Abstract 2682: CAPON Alleles Predict Firings of ICDs Implanted for Primary Prevention of Sudden Cardiac Death
Background: Sudden cardiac death (SCD) remains the leading cause of death in individuals with ischemic and non-ischemic cardiomyopathies. Despite the risk-reduction of death offered by implantable cardioverter defibrillators (ICD), only a small proportion of patients of individuals with an ICD require defibrillation for ventricular arrhythmias (VT). To evaluate the genetic, structural and electrophysiological risk factors associated with SCD, we have established a registry of patients with cardiomyopathies referred for ICD implantation for primary prevention of SCD.

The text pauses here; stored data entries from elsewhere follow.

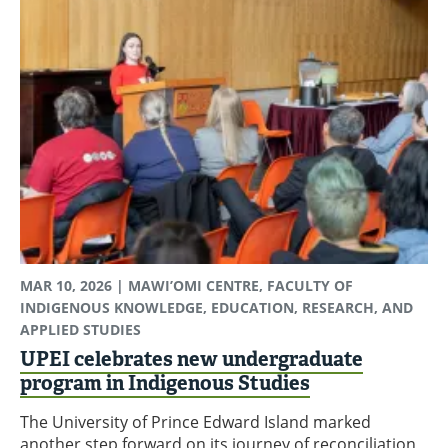
MAR 10, 2026
| MAWI’OMI CENTRE, FACULTY OF
INDIGENOUS KNOWLEDGE, EDUCATION, RESEARCH, AND
APPLIED STUDIES
UPEI celebrates new undergraduate
program in Indigenous Studies
The University of Prince Edward Island marked
another step forward on its journey of reconciliation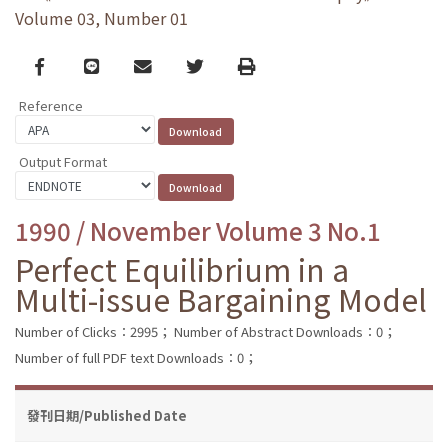
Volume 03, Number 01
Facebook
line
email
Twitter
Print
Reference
Output Format
1990 / November Volume 3 No.1
Perfect Equilibrium in a
Multi-issue Bargaining Model
Number of Clicks：2995；
Number of Abstract Downloads：0；
Number of full PDF text Downloads：0；
發刊日期/Published Date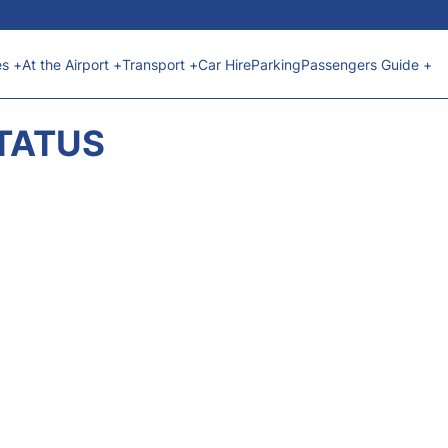
es +
At the Airport +
Transport +
Car Hire
Parking
Passengers Guide +
STATUS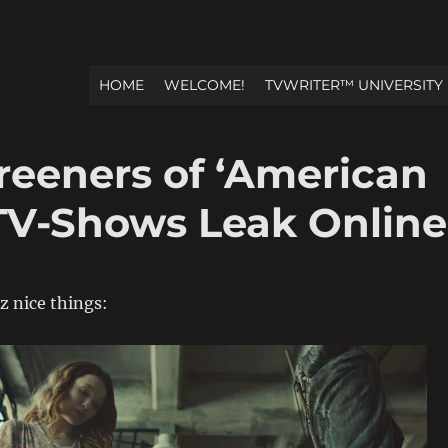
HOME
WELCOME!
TVWRITER™ UNIVERSITY
reeners of ‘American
TV-Shows Leak Online
z nice things: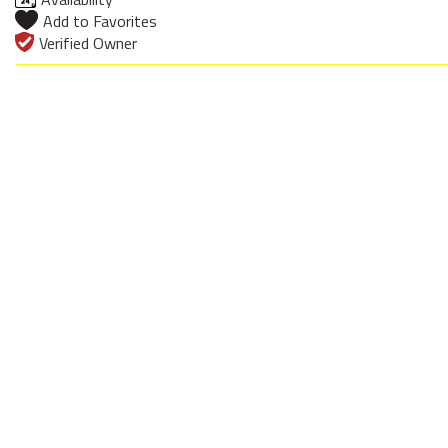
Add to Favorites
Verified Owner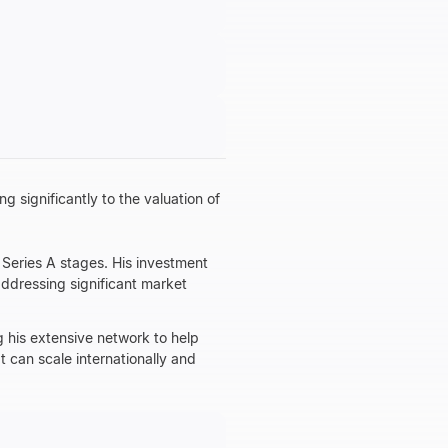
g significantly to the valuation of
 Series A stages. His investment
addressing significant market
 his extensive network to help
t can scale internationally and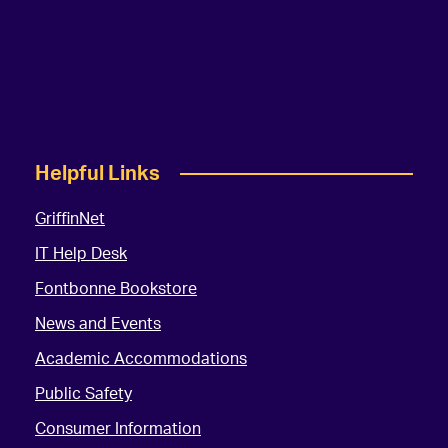
Helpful Links
GriffinNet
IT Help Desk
Fontbonne Bookstore
News and Events
Academic Accommodations
Public Safety
Consumer Information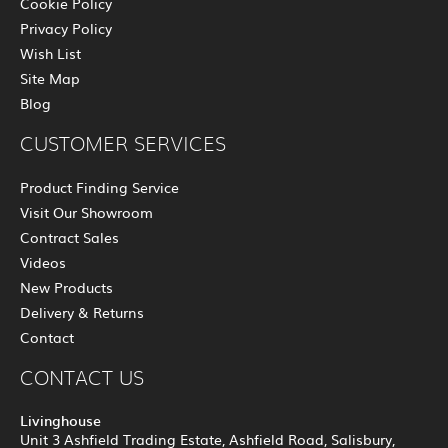
Cookie Policy
Privacy Policy
Wish List
Site Map
Blog
CUSTOMER SERVICES
Product Finding Service
Visit Our Showroom
Contract Sales
Videos
New Products
Delivery & Returns
Contact
CONTACT US
Livinghouse
Unit 3 Ashfield Trading Estate, Ashfield Road, Salisbury,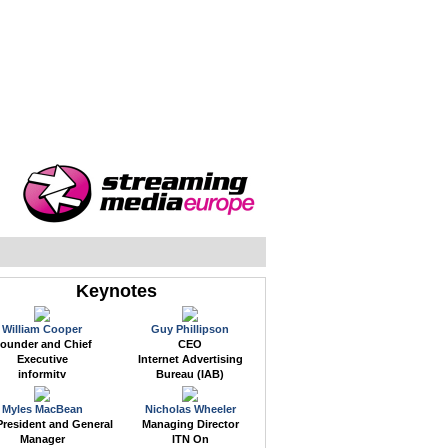
WEB EVENTS
CONFERENCES
ABOUT
Keynotes
William Cooper
Guy Phillipson
ounder and Chief
CEO
Executive
Internet Advertising
informitv
Bureau (IAB)
Myles MacBean
Nicholas Wheeler
President and General
Managing Director
Manager
ITN On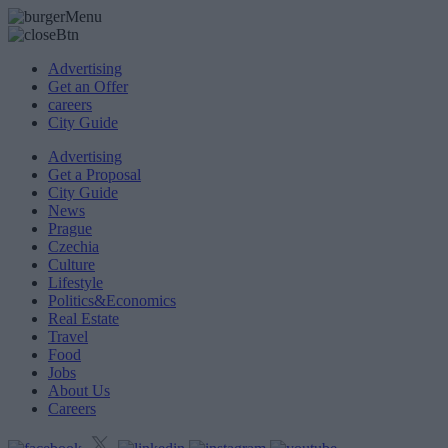
Advertising
Get an Offer
careers
City Guide
Advertising
Get a Proposal
City Guide
News
Prague
Czechia
Culture
Lifestyle
Politics&Economics
Real Estate
Travel
Food
Jobs
About Us
Careers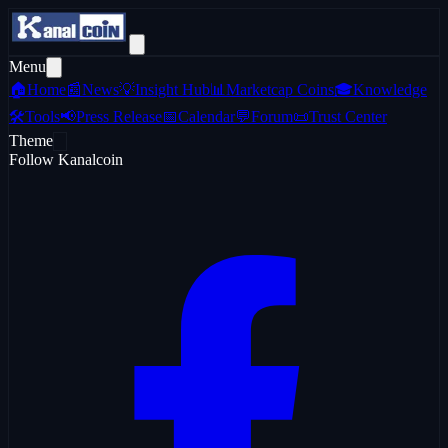
Menu
🏠
Home
📰
News
💡
Insight Hub
📊
Marketcap Coins
🎓
Knowledge
🛠️
Tools
📢
Press Release
📅
Calendar
💬
Forum
📜
Trust Center
Theme
Follow Kanalcoin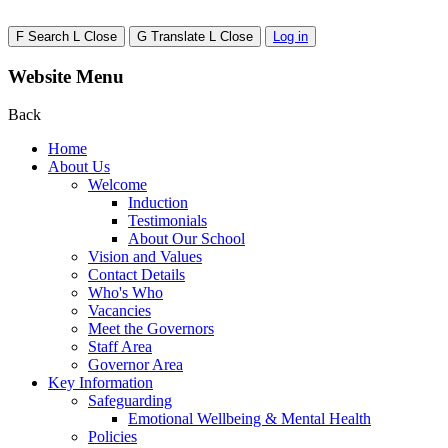
F
Search
L
Close
G
Translate
L
Close
Log in
Website Menu
Back
Home
About Us
Welcome
Induction
Testimonials
About Our School
Vision and Values
Contact Details
Who's Who
Vacancies
Meet the Governors
Staff Area
Governor Area
Key Information
Safeguarding
Emotional Wellbeing & Mental Health
Policies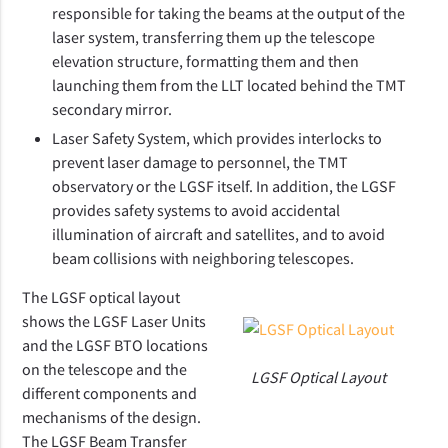
responsible for taking the beams at the output of the
laser system, transferring them up the telescope
elevation structure, formatting them and then
launching them from the LLT located behind the TMT
secondary mirror.
Laser Safety System, which provides interlocks to
prevent laser damage to personnel, the TMT
observatory or the LGSF itself. In addition, the LGSF
provides safety systems to avoid accidental
illumination of aircraft and satellites, and to avoid
beam collisions with neighboring telescopes.
The LGSF optical layout
shows the LGSF Laser Units
and the LGSF BTO locations
on the telescope and the
LGSF Optical Layout
different components and
mechanisms of the design.
The LGSF Beam Transfer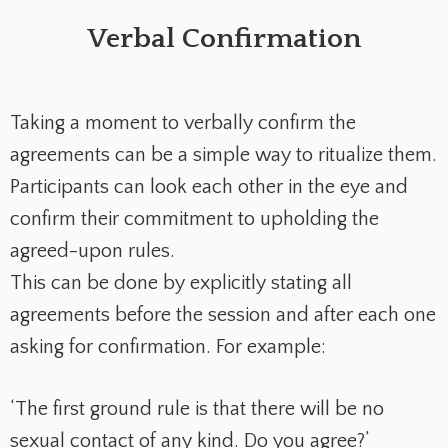
Verbal Confirmation
Taking a moment to verbally confirm the
agreements can be a simple way to ritualize them.
Participants can look each other in the eye and
confirm their commitment to upholding the
agreed-upon rules.
This can be done by explicitly stating all
agreements before the session and after each one
asking for confirmation. For example:
‘The first ground rule is that there will be no
sexual contact of any kind. Do you agree?’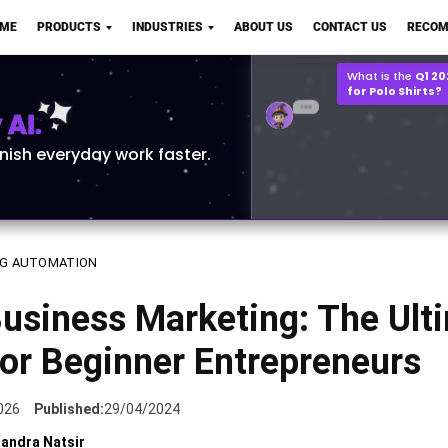
Q2 vs Q1 P&L Compari
OME
PRODUCTS
INDUSTRIES
ABOUT US
CONTACT US
RECOM
2MB, XLSX File
Open
Save
What is the
Q1 2
for Polo Shirts?
AI.
inish everyday work faster.
G AUTOMATION
Business Marketing: The Ult
or Beginner Entrepreneurs
026
Published:
29/04/2024
andra Natsir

Methods and Results: A total of 465 (age 61 ± 12 years, 79% male, 28% African American) patients have been enrolled, 73% are former or current smokers, 49% hypertensive, 27% diabetic, and 65% had an ischemic cardiomyopathy. NYHA Class I, II, and III HF symptoms are present in 21%, 28%, and 51%, respectively, mean LVEF was 22 ± 10%. Monomorphic VT could be induced in 32% percent of the patients on programmed electrical stimulation at the time of ICD implantation. Approximately 90% of patients were treated with ACE inhibitors and beta blockers, ~70% with aspirin and statins. Over an average follow up of 1.5 ± 1 years, 16 patients died and 3 underwent cardiac transplantation. Thirty-one patients experienced ICD shocks of which, 16 were for VT/VF (annualized firing rate of 4.5%). We have previously shown that a common variant of the nNOS regulator CAPON, is highly associated with prolonged QT interval. Genotyping and haplotype analysis of CAPON revealed that the allele associated with prolonged QT interval was associated with the rate of appropriate ICD intervention in Caucasians (HR 8.3, 95% CI 1.1 - 65.4) adjusting for age and gender. Too few events were recorded in African Americans for analysis.
Conclusions: In patients with an ICD for primary prevention of SCD the presence of the minor allele of CAPON is associated with an increase in the rate of appropriate ICD therapy. The annualized appropriate ICD firing rate is less than that of previous studies. This registry will be an important resource for identifying the most suitable candidates for ICD implantation.